La position debout, même statique, manifeste la validité, la capacité de résistance physique dans une forme de tenue de soi, et le partage avec les passants du champ social qu’ouvre la verticalité. Elle potentialise aussi la mobilité, le déplacement vers l’autre ou vers d’autres activités. À l’inverse la position assise traduit une forme d’installation dans la durée : on ne s’assied normalement que si on envisage de rester un temps à la même place. Elle pose en outre la personne assise en position d’infériorité physique par rapport au passant, qui la domine de toute sa hauteur autant que de son statut de personne « occupée à autre chose ». La position assise signe ainsi une allégeance du solliciteur. Ceux dont l’apparence peut effrayer ou rebuter le passant tendent à se tenir assis, ce qui minore leur « dangerosité » éventuelle.
C’est le cas par exemple des « punks », qui savent que leurs codes vestimentaires, leurs chiens, leurs attitudes ne sont pas pour rassurer a priori.

 

Multiplicité des postures et rentabilité

Entre les positions statiques debout ou assise, avec interpellation verbale ou non, de multiples combinaisons sont possibles, manifestant un degré plus ou moins marqué de socialisation ou de marginalisation.
Certaines pratiques de mendicité, bien qu'en position assise sont très actives, riches en sollicitations verbales, signant la capacité des personnes à résister à leur condition. Le fait de ne mendier assis que pour une durée limitée, ou alternativement assis et debout, peut refléter soit une capacité d’adaptation de la personne, soit au contraire l’effondrement de sa résistance. Enfin, des personnes qui mendient en position assise ou statique debout, tous les jours, dans de très grandes amplitudes horaires, sans initiative d’interaction verbale sont manifestement installées dans un mode de survie fortement dépendant de la mendicité.
Toutes les formes de mendicité n’ont pas la même rentabilité. Si l’on s’en tient au rapport entre le nombre de dons et le nombre de passants, on a observé que ce rapport se situe entre un à deux dons pour 100 passants dans les lieux profanes, et de six ou sept dons pour 100 dans les abords de lieux de culte.
Dans des rues ayant des taux de fréquentation très similaires, et pour des femmes du même âge, on a observé des moyennes de temps entre deux dons allant de 5 à 20 minutes selon la forme de mendicité adoptée et l’apparence physique de ces personnes.

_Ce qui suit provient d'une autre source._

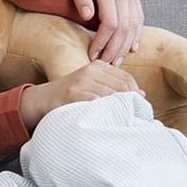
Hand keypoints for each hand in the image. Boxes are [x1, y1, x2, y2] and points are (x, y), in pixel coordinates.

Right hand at [18, 61, 142, 130]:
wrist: (43, 99)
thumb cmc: (72, 96)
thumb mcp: (93, 85)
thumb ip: (114, 87)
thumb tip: (142, 94)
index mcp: (97, 66)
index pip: (127, 79)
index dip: (136, 95)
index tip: (138, 108)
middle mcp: (90, 70)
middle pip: (122, 87)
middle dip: (131, 103)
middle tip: (134, 118)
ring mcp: (81, 81)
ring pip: (112, 95)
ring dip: (120, 110)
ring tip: (122, 121)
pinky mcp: (73, 93)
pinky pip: (98, 103)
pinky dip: (105, 112)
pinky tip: (107, 120)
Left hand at [63, 0, 143, 64]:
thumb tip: (87, 16)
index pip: (110, 21)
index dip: (102, 41)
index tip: (92, 54)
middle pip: (124, 27)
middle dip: (115, 49)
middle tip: (105, 66)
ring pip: (134, 24)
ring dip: (126, 46)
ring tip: (116, 62)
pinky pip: (138, 17)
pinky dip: (136, 34)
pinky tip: (131, 49)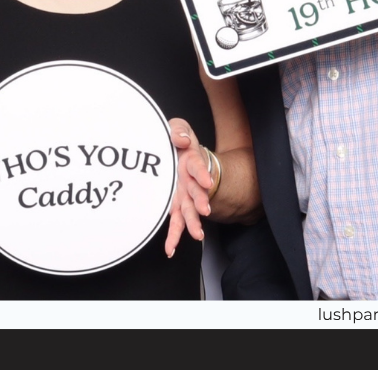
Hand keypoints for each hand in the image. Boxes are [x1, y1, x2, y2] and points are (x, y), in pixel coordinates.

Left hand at [165, 118, 213, 257]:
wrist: (181, 154)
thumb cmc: (180, 142)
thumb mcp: (179, 128)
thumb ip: (179, 130)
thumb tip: (180, 139)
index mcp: (191, 162)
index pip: (198, 166)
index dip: (202, 173)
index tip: (207, 182)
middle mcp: (190, 181)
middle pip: (197, 192)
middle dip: (202, 200)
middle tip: (205, 210)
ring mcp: (184, 195)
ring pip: (190, 211)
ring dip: (194, 222)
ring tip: (197, 235)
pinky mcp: (176, 205)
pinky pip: (175, 222)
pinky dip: (174, 236)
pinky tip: (170, 249)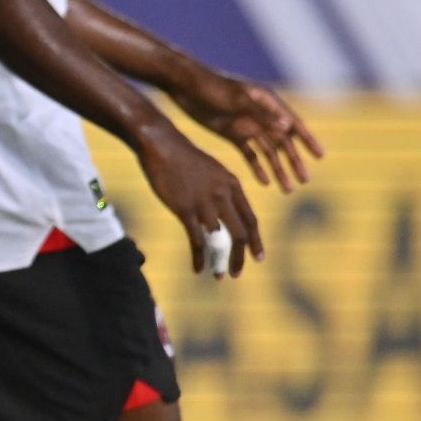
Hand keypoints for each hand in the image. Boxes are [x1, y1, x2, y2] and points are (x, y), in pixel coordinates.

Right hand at [137, 126, 262, 278]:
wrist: (162, 145)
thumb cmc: (184, 157)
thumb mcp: (212, 170)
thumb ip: (222, 191)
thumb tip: (225, 211)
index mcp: (232, 185)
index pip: (250, 219)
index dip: (255, 241)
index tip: (258, 257)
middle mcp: (223, 196)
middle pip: (240, 233)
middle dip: (241, 256)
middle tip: (238, 272)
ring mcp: (205, 203)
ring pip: (220, 240)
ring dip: (220, 261)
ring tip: (219, 275)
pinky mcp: (185, 209)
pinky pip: (196, 240)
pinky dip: (199, 257)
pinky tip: (198, 269)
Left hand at [169, 67, 323, 193]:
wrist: (183, 86)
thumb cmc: (211, 88)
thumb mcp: (237, 100)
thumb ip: (262, 114)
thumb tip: (288, 128)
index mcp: (267, 102)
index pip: (293, 122)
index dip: (307, 139)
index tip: (320, 156)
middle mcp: (261, 114)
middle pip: (283, 141)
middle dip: (294, 161)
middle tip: (304, 181)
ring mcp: (247, 125)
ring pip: (267, 151)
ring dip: (277, 169)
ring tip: (287, 190)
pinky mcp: (232, 133)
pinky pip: (249, 153)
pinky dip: (257, 166)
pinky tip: (264, 182)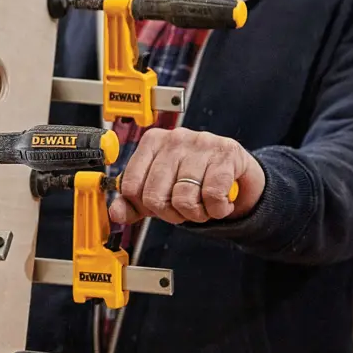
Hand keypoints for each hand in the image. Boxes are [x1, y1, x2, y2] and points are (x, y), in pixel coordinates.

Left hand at [108, 128, 264, 224]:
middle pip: (155, 197)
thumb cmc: (195, 177)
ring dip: (197, 214)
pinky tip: (221, 202)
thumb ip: (134, 203)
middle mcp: (174, 138)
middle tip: (185, 210)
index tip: (161, 206)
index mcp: (152, 142)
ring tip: (204, 205)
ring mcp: (201, 143)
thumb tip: (116, 213)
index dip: (146, 207)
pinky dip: (217, 209)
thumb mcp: (160, 189)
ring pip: (184, 199)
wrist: (236, 173)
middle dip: (172, 214)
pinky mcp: (226, 153)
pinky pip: (212, 196)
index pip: (131, 187)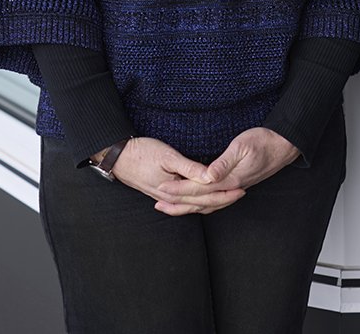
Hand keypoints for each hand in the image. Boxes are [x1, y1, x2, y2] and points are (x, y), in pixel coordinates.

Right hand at [109, 136, 245, 213]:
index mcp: (175, 190)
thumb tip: (210, 177)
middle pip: (201, 204)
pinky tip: (200, 200)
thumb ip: (190, 168)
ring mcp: (165, 198)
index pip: (206, 197)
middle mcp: (172, 198)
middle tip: (241, 192)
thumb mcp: (167, 156)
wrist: (118, 157)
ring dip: (210, 202)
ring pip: (193, 205)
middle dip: (222, 200)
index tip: (241, 188)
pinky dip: (196, 202)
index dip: (224, 193)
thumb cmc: (142, 153)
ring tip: (227, 197)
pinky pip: (184, 202)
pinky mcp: (161, 193)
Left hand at [153, 128, 297, 216]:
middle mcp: (230, 189)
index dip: (178, 190)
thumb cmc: (263, 142)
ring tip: (170, 207)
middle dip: (178, 203)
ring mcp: (234, 190)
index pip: (198, 189)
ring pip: (207, 205)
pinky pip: (215, 202)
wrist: (284, 146)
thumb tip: (208, 175)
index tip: (161, 189)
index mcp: (229, 180)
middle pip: (200, 201)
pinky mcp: (236, 186)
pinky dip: (202, 205)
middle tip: (158, 203)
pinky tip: (195, 202)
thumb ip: (224, 163)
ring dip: (188, 207)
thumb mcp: (242, 146)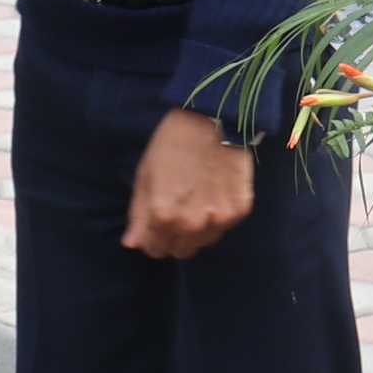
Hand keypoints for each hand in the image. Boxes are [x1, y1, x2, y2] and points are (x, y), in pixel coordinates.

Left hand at [123, 108, 253, 259]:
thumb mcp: (145, 176)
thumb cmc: (172, 145)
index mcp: (162, 216)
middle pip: (180, 252)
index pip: (154, 250)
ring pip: (203, 243)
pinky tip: (213, 193)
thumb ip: (138, 215)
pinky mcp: (239, 210)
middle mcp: (191, 224)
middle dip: (173, 238)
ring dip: (196, 231)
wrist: (212, 120)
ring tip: (194, 201)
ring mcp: (218, 219)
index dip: (152, 238)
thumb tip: (132, 245)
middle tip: (175, 212)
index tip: (156, 224)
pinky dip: (217, 218)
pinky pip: (224, 228)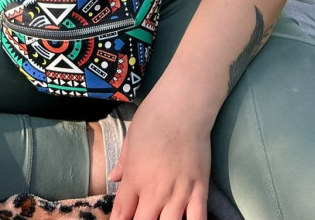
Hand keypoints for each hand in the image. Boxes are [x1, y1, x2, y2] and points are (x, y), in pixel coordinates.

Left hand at [109, 96, 210, 219]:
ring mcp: (178, 194)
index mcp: (134, 179)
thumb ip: (123, 163)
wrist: (182, 107)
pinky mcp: (199, 191)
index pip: (121, 215)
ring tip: (162, 218)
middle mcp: (154, 192)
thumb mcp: (130, 139)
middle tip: (143, 216)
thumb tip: (114, 178)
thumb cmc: (153, 118)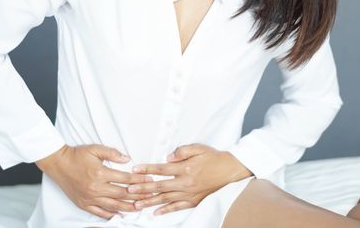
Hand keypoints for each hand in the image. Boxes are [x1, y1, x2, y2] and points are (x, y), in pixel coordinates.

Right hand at [35, 144, 154, 219]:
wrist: (58, 163)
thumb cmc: (77, 155)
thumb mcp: (95, 149)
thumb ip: (112, 153)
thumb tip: (127, 159)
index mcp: (100, 173)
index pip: (125, 179)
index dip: (139, 181)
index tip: (149, 181)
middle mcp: (96, 188)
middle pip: (122, 194)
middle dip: (138, 195)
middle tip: (150, 196)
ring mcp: (90, 197)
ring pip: (113, 206)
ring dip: (128, 207)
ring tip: (139, 207)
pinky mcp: (83, 204)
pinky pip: (99, 212)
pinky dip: (110, 215)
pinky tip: (120, 215)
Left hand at [127, 143, 253, 215]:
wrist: (230, 170)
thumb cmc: (213, 158)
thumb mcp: (198, 148)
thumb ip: (181, 151)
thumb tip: (168, 157)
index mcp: (185, 168)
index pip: (161, 169)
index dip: (147, 169)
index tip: (135, 170)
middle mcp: (185, 183)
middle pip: (160, 186)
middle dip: (143, 188)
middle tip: (129, 190)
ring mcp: (189, 194)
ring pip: (166, 199)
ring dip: (150, 202)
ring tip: (136, 204)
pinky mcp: (194, 201)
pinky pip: (177, 207)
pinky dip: (166, 210)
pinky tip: (155, 212)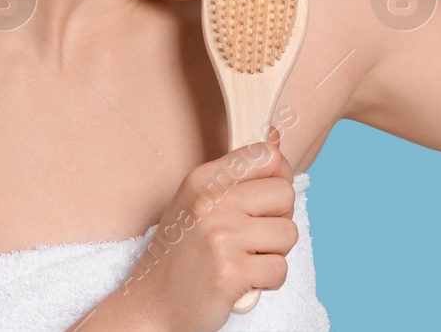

Les différentes formes d’occupation de l’espace public et de présentation de soi actualisées par les mendicités se différencient d’une part par un langage du corps dont les grandes lignes sont immédiatement lisibles par les passants, et d’autre part par l’intervention, ou non, du langage verbal, sous sa forme minima, la pancarte, ou dans la parole adressée.
Il faut considérer que les différentes postures et pratiques sont des ajustements, à un temps T, entre plusieurs dimensions : ce qui est imposé par le lieu et le public concerné ; les facteurs individuels, liés à la trajectoire de la personne, à sa position dans le processus de désinsertion sociale, qui déterminent la « disposition » physique, psychologique et relationnelle de la personne à telle ou telle posture ; et enfin la sanction économique de la pratique.